#### [Dataset excerpts]
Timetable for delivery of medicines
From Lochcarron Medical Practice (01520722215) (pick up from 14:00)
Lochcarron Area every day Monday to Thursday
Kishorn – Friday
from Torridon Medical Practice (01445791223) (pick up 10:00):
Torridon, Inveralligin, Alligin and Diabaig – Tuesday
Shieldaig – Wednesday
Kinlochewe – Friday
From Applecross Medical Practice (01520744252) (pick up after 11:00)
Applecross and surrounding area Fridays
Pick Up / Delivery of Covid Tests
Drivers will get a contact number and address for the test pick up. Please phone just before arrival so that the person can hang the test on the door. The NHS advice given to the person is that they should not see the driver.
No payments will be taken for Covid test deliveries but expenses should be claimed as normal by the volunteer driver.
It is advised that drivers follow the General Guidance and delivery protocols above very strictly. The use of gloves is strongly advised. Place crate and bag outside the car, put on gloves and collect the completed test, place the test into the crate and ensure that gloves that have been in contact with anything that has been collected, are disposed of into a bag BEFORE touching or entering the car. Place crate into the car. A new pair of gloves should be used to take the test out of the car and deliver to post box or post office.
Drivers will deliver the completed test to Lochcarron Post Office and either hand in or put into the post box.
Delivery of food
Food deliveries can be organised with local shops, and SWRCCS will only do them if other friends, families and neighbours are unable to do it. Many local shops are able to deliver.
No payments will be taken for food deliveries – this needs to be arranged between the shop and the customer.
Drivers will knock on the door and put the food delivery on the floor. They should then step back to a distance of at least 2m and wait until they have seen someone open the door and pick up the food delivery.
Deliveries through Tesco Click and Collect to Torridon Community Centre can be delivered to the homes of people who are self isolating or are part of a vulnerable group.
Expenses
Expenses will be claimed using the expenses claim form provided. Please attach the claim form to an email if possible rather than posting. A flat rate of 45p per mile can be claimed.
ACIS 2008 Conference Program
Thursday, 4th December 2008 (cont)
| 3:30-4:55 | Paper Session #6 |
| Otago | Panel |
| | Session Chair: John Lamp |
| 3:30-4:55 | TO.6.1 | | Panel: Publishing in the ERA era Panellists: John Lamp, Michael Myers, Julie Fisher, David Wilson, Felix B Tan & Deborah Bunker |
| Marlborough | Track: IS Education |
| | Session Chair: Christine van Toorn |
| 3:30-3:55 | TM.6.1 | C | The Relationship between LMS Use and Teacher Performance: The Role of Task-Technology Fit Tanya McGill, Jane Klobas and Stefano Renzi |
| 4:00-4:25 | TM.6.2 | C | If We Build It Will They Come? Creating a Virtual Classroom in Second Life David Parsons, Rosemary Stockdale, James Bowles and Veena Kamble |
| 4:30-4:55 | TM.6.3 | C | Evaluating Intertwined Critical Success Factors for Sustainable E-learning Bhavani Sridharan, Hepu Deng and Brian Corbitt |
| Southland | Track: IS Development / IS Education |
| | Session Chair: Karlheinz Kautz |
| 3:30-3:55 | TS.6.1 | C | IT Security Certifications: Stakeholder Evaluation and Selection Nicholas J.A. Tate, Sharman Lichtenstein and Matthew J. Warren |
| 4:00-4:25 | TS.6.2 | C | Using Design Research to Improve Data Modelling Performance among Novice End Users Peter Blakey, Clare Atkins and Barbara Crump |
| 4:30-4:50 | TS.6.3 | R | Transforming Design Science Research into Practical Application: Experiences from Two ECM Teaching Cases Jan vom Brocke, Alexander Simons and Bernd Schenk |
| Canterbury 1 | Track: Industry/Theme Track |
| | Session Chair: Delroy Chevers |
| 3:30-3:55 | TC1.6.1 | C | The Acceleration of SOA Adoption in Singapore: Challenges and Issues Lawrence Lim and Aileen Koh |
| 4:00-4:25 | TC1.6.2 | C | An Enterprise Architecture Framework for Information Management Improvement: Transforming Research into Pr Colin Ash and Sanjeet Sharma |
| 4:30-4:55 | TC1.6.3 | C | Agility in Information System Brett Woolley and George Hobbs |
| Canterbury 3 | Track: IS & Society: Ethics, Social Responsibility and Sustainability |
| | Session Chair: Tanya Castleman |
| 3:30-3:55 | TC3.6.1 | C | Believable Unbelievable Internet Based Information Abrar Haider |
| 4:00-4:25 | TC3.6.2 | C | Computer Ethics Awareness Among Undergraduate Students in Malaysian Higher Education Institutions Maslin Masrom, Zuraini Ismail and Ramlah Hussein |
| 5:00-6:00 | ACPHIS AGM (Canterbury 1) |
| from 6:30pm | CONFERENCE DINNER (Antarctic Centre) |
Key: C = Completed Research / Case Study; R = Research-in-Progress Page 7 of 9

#### [What is needed]
Word for word, repeat the lines from the one holding "Tanya Castleman |" through the last line of the entries, both included.

#### [Finished exercise]
| | Session Chair: Tanya Castleman |
| 3:30-3:55 | TC3.6.1 | C | Believable Unbelievable Internet Based Information Abrar Haider |
| 4:00-4:25 | TC3.6.2 | C | Computer Ethics Awareness Among Undergraduate Students in Malaysian Higher Education Institutions Maslin Masrom, Zuraini Ismail and Ramlah Hussein |
| 5:00-6:00 | ACPHIS AGM (Canterbury 1) |
| from 6:30pm | CONFERENCE DINNER (Antarctic Centre) |
Key: C = Completed Research / Case Study; R = Research-in-Progress Page 7 of 9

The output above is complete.